-- TASK GOAL --
Scan the records for the string "side", then copy each line that has it.
SOURCE MATERIAL Block Start
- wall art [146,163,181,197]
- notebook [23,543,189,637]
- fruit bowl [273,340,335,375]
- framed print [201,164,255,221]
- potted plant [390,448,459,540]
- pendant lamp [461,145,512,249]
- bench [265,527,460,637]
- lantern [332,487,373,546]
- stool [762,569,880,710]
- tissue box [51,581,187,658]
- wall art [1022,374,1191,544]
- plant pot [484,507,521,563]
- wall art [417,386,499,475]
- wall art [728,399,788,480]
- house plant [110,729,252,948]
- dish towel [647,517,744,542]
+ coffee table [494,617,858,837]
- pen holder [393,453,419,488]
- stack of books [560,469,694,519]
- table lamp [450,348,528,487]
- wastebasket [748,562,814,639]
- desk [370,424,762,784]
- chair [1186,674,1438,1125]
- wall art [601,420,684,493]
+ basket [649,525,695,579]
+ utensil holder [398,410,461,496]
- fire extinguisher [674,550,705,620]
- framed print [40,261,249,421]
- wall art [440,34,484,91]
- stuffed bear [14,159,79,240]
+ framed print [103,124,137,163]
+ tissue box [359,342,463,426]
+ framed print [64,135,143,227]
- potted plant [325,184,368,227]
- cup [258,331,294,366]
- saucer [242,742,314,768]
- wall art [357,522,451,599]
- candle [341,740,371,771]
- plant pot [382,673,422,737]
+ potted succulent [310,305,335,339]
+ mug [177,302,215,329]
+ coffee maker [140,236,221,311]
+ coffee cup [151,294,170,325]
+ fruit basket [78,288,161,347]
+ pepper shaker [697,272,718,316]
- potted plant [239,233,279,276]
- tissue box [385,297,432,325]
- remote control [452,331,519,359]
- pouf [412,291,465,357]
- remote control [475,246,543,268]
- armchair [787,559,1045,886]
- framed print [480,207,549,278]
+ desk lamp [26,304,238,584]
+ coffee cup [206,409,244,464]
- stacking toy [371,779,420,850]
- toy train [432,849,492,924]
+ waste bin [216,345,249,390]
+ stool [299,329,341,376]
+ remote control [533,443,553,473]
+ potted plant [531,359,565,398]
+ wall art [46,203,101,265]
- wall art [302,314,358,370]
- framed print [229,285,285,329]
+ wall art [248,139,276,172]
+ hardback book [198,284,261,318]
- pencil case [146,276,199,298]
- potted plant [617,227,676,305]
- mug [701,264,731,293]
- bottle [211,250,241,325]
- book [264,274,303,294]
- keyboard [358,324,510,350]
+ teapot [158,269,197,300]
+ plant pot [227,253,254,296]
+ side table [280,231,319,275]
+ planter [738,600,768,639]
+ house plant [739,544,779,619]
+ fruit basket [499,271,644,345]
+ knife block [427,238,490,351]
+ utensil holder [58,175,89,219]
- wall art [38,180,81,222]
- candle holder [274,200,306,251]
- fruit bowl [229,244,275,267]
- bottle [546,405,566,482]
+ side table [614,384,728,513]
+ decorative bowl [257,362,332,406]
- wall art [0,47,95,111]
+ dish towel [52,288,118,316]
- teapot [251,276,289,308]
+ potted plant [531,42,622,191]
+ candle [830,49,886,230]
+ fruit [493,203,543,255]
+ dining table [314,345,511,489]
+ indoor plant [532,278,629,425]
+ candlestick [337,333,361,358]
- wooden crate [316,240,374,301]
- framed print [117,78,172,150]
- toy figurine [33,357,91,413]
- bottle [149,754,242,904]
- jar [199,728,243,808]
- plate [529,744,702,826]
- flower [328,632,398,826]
SOURCE MATERIAL Block End
-- WRITTEN ANSWER --
+ side table [280,231,319,275]
+ side table [614,384,728,513]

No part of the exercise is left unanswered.